The lake supplies water for the reservation, where the Mandan, Hidatsa, and Arikara tribes live in an area of western North Dakota that is experiencing an unprecedented drilling boom.
Crestwood Midstream Partners LP and tribal officials maintain, though, that the spill is controlled and has not impacted the lake.
"We have a berm and a dike around it, around that bay area, to keep it from going into the lake," said the Three Affiliated Tribes Chairman Tex Hall.
The briny saltwater byproduct from drilling could contain petroleum and residue from hydraulic fracturing, or fracking, an energy intensive process that involves the injection of highly pressurized water, sand, and chemicals into layers of rock. The practice concerns geologists, and human and environmental health officials alike.
Kris Roberts, environmental geologist with the North Dakota Department of Health, said the spill had already caused widespread damage at the site.
"We've got dead trees, dead grasses, dead bushes, dying bushes," he said, according to AP.
Saltwater spills in the state have increased as the North Dakota energy boom has evolved. The state produced 25.5 million barrels of brine in 2012. There were 141 pipeline leaks reported in the state that same year, 99 of which spilled around 8,000 barrels of saltwater, AP reports.
State regulators say about 6,150 barrels of the leaked saltwater were recovered. One barrel equals 42 gallons of fluid.
Drilling at the Fort Berthold Indian Reservation represents a major portion of the state’s oil production, as more than 300,000 of North Dakota’s 1 million barrels of oil produced daily come from the area, according to figures from the state’s Department of Mineral Resources.
Possibly the worst environmental disaster ever in the state occurred in 2006, when a broken oil pipeline leaked more than a million gallons of saltwater into a creek, aquifer, and pond. Saltwater from the rupture spewed unnoticed for weeks into a tributary of the Yellowstone River near Alexander, North Dakota, causing the death of many fish, turtles, and plants.
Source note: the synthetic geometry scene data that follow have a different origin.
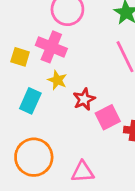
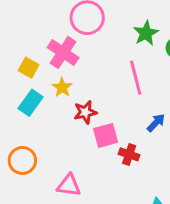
yellow square: (20, 57) -> (29, 68), moved
orange circle: (34, 157) -> (22, 160), size x0.7

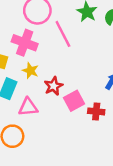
pink line: (136, 78) -> (63, 34), moved
pink triangle: (69, 185) -> (28, 107), moved

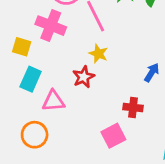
yellow star: (30, 71) -> (98, 54), moved
pink square: (74, 101) -> (113, 136), moved

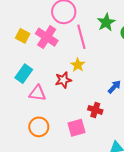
yellow square: (22, 47) -> (23, 36), moved
orange circle: (35, 135) -> (39, 127), moved

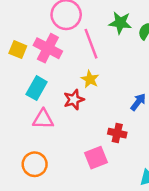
green star: (106, 22) -> (120, 23), turned -30
cyan rectangle: (24, 74) -> (37, 88), moved
orange circle: (39, 127) -> (35, 164), moved

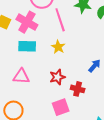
cyan rectangle: (37, 88) -> (27, 46), moved, turned 60
red star: (74, 100) -> (57, 77), moved

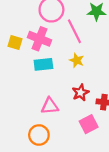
pink triangle: (21, 76) -> (50, 106), moved

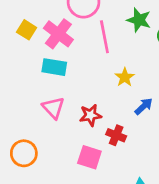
yellow star: (77, 60) -> (125, 77), moved
pink triangle: (50, 106) -> (53, 108), moved, turned 36
pink square: (89, 124) -> (89, 157), turned 30

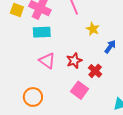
red cross: (116, 135) -> (95, 71), turned 32
pink square: (89, 157) -> (80, 90), turned 30

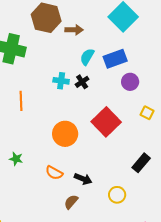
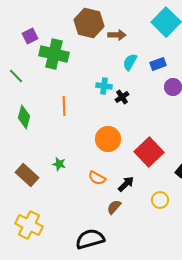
blue rectangle: (115, 59) -> (158, 64), size x0.7
black cross: (82, 82) -> (122, 97), moved
red square: (106, 122) -> (149, 152), moved
black arrow: (83, 179) -> (126, 184), turned -66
Cleanup efforts connected with that spill are ongoing.
Saltwater pipelines in western North Dakota have since been connected in an elaborate network that empties into hundreds of disposal wells, where the brine is permanently stored underground.
Fracking wastewater injected into storage wells has been linked to drastically increased seismic activity in areas with similar energy booms as North Dakota, including Oklahoma.
The US Geological Survey has said that “the injected wastewater counteracts the frictional forces on faults and, in effect, ‘pries them apart’, thereby facilitating earthquake slip.”